>>>>
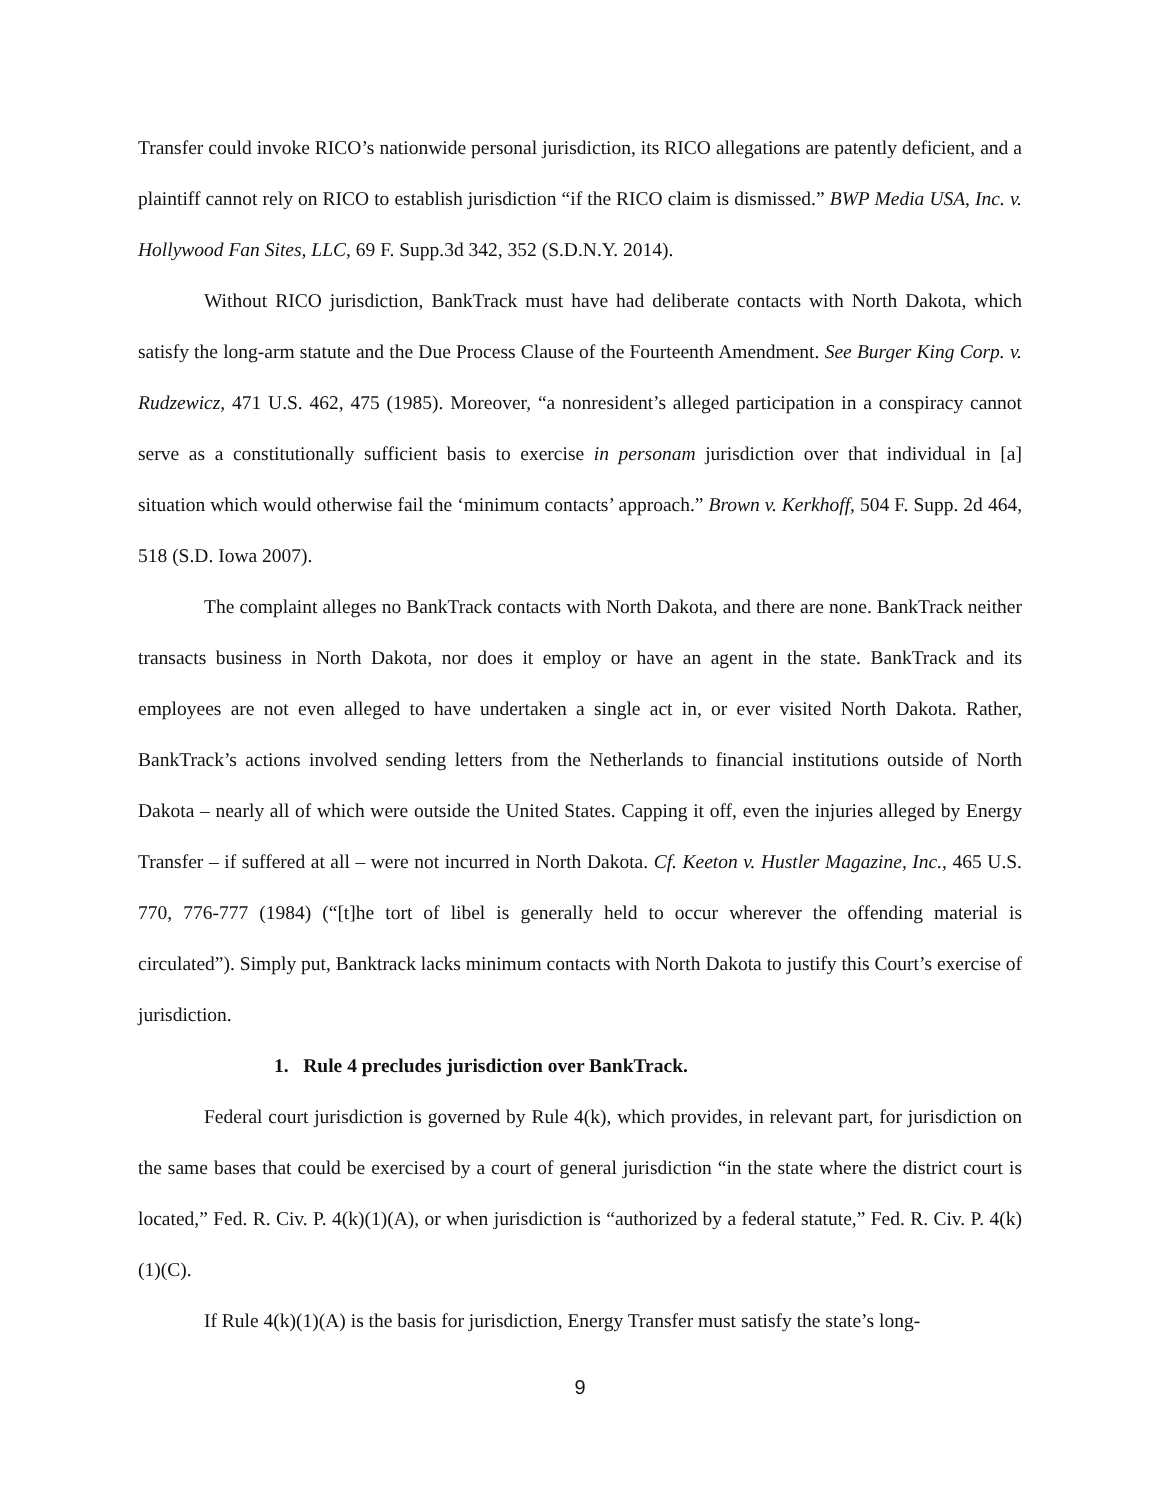Transfer could invoke RICO’s nationwide personal jurisdiction, its RICO allegations are patently deficient, and a plaintiff cannot rely on RICO to establish jurisdiction “if the RICO claim is dismissed.” BWP Media USA, Inc. v. Hollywood Fan Sites, LLC, 69 F. Supp.3d 342, 352 (S.D.N.Y. 2014).
Without RICO jurisdiction, BankTrack must have had deliberate contacts with North Dakota, which satisfy the long-arm statute and the Due Process Clause of the Fourteenth Amendment. See Burger King Corp. v. Rudzewicz, 471 U.S. 462, 475 (1985). Moreover, “a nonresident’s alleged participation in a conspiracy cannot serve as a constitutionally sufficient basis to exercise in personam jurisdiction over that individual in [a] situation which would otherwise fail the ‘minimum contacts’ approach.” Brown v. Kerkhoff, 504 F. Supp. 2d 464, 518 (S.D. Iowa 2007).
The complaint alleges no BankTrack contacts with North Dakota, and there are none. BankTrack neither transacts business in North Dakota, nor does it employ or have an agent in the state. BankTrack and its employees are not even alleged to have undertaken a single act in, or ever visited North Dakota. Rather, BankTrack’s actions involved sending letters from the Netherlands to financial institutions outside of North Dakota – nearly all of which were outside the United States. Capping it off, even the injuries alleged by Energy Transfer – if suffered at all – were not incurred in North Dakota. Cf. Keeton v. Hustler Magazine, Inc., 465 U.S. 770, 776-777 (1984) (“[t]he tort of libel is generally held to occur wherever the offending material is circulated”). Simply put, Banktrack lacks minimum contacts with North Dakota to justify this Court’s exercise of jurisdiction.
1. Rule 4 precludes jurisdiction over BankTrack.
Federal court jurisdiction is governed by Rule 4(k), which provides, in relevant part, for jurisdiction on the same bases that could be exercised by a court of general jurisdiction “in the state where the district court is located,” Fed. R. Civ. P. 4(k)(1)(A), or when jurisdiction is “authorized by a federal statute,” Fed. R. Civ. P. 4(k)(1)(C).
If Rule 4(k)(1)(A) is the basis for jurisdiction, Energy Transfer must satisfy the state’s long-
9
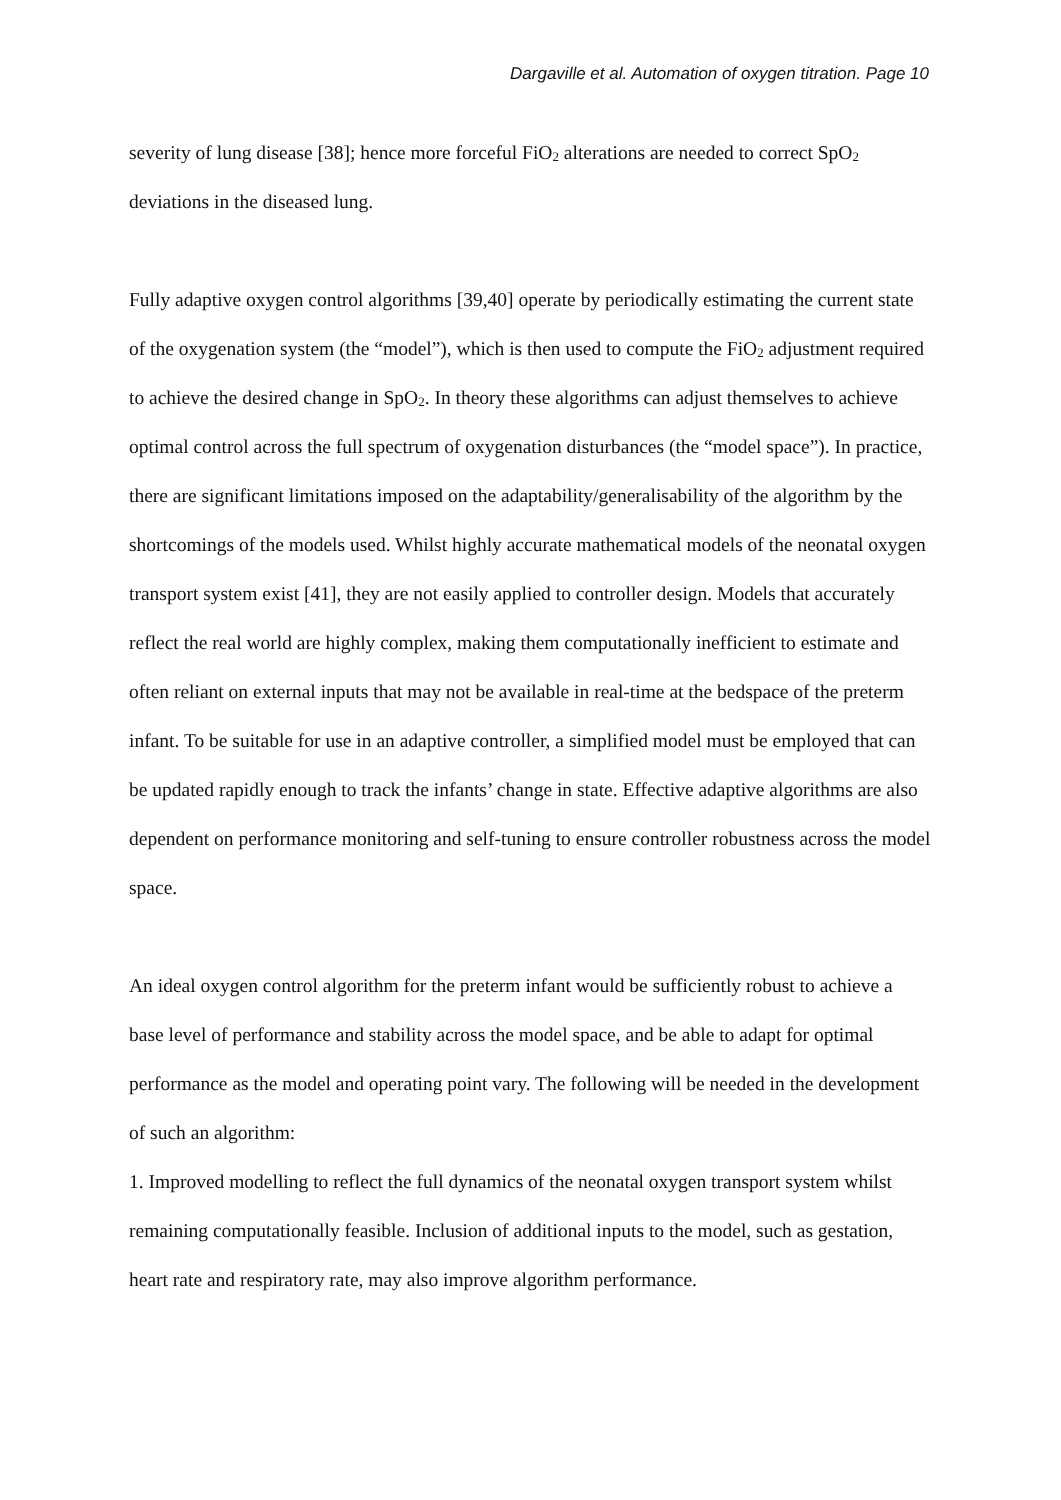Dargaville et al. Automation of oxygen titration. Page 10
severity of lung disease [38]; hence more forceful FiO<sub>2</sub> alterations are needed to correct SpO<sub>2</sub> deviations in the diseased lung.
Fully adaptive oxygen control algorithms [39,40] operate by periodically estimating the current state of the oxygenation system (the “model”), which is then used to compute the FiO<sub>2</sub> adjustment required to achieve the desired change in SpO<sub>2</sub>. In theory these algorithms can adjust themselves to achieve optimal control across the full spectrum of oxygenation disturbances (the “model space”). In practice, there are significant limitations imposed on the adaptability/generalisability of the algorithm by the shortcomings of the models used. Whilst highly accurate mathematical models of the neonatal oxygen transport system exist [41], they are not easily applied to controller design. Models that accurately reflect the real world are highly complex, making them computationally inefficient to estimate and often reliant on external inputs that may not be available in real-time at the bedspace of the preterm infant. To be suitable for use in an adaptive controller, a simplified model must be employed that can be updated rapidly enough to track the infants’ change in state. Effective adaptive algorithms are also dependent on performance monitoring and self-tuning to ensure controller robustness across the model space.
An ideal oxygen control algorithm for the preterm infant would be sufficiently robust to achieve a base level of performance and stability across the model space, and be able to adapt for optimal performance as the model and operating point vary. The following will be needed in the development of such an algorithm:
1. Improved modelling to reflect the full dynamics of the neonatal oxygen transport system whilst remaining computationally feasible. Inclusion of additional inputs to the model, such as gestation, heart rate and respiratory rate, may also improve algorithm performance.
<<<<
Copy the records exactly as they appear, leaving every picture out.

### EXERCISE RESPONSE
Transfer could invoke RICO’s nationwide personal jurisdiction, its RICO allegations are patently deficient, and a plaintiff cannot rely on RICO to establish jurisdiction “if the RICO claim is dismissed.” BWP Media USA, Inc. v. Hollywood Fan Sites, LLC, 69 F. Supp.3d 342, 352 (S.D.N.Y. 2014).
Without RICO jurisdiction, BankTrack must have had deliberate contacts with North Dakota, which satisfy the long-arm statute and the Due Process Clause of the Fourteenth Amendment. See Burger King Corp. v. Rudzewicz, 471 U.S. 462, 475 (1985). Moreover, “a nonresident’s alleged participation in a conspiracy cannot serve as a constitutionally sufficient basis to exercise in personam jurisdiction over that individual in [a] situation which would otherwise fail the ‘minimum contacts’ approach.” Brown v. Kerkhoff, 504 F. Supp. 2d 464, 518 (S.D. Iowa 2007).
The complaint alleges no BankTrack contacts with North Dakota, and there are none. BankTrack neither transacts business in North Dakota, nor does it employ or have an agent in the state. BankTrack and its employees are not even alleged to have undertaken a single act in, or ever visited North Dakota. Rather, BankTrack’s actions involved sending letters from the Netherlands to financial institutions outside of North Dakota – nearly all of which were outside the United States. Capping it off, even the injuries alleged by Energy Transfer – if suffered at all – were not incurred in North Dakota. Cf. Keeton v. Hustler Magazine, Inc., 465 U.S. 770, 776-777 (1984) (“[t]he tort of libel is generally held to occur wherever the offending material is circulated”). Simply put, Banktrack lacks minimum contacts with North Dakota to justify this Court’s exercise of jurisdiction.
1. Rule 4 precludes jurisdiction over BankTrack.
Federal court jurisdiction is governed by Rule 4(k), which provides, in relevant part, for jurisdiction on the same bases that could be exercised by a court of general jurisdiction “in the state where the district court is located,” Fed. R. Civ. P. 4(k)(1)(A), or when jurisdiction is “authorized by a federal statute,” Fed. R. Civ. P. 4(k)(1)(C).
If Rule 4(k)(1)(A) is the basis for jurisdiction, Energy Transfer must satisfy the state’s long-
9
Dargaville et al. Automation of oxygen titration. Page 10
severity of lung disease [38]; hence more forceful FiO<sub>2</sub> alterations are needed to correct SpO<sub>2</sub> deviations in the diseased lung.
Fully adaptive oxygen control algorithms [39,40] operate by periodically estimating the current state of the oxygenation system (the “model”), which is then used to compute the FiO<sub>2</sub> adjustment required to achieve the desired change in SpO<sub>2</sub>. In theory these algorithms can adjust themselves to achieve optimal control across the full spectrum of oxygenation disturbances (the “model space”). In practice, there are significant limitations imposed on the adaptability/generalisability of the algorithm by the shortcomings of the models used. Whilst highly accurate mathematical models of the neonatal oxygen transport system exist [41], they are not easily applied to controller design. Models that accurately reflect the real world are highly complex, making them computationally inefficient to estimate and often reliant on external inputs that may not be available in real-time at the bedspace of the preterm infant. To be suitable for use in an adaptive controller, a simplified model must be employed that can be updated rapidly enough to track the infants’ change in state. Effective adaptive algorithms are also dependent on performance monitoring and self-tuning to ensure controller robustness across the model space.
An ideal oxygen control algorithm for the preterm infant would be sufficiently robust to achieve a base level of performance and stability across the model space, and be able to adapt for optimal performance as the model and operating point vary. The following will be needed in the development of such an algorithm:
1. Improved modelling to reflect the full dynamics of the neonatal oxygen transport system whilst remaining computationally feasible. Inclusion of additional inputs to the model, such as gestation, heart rate and respiratory rate, may also improve algorithm performance.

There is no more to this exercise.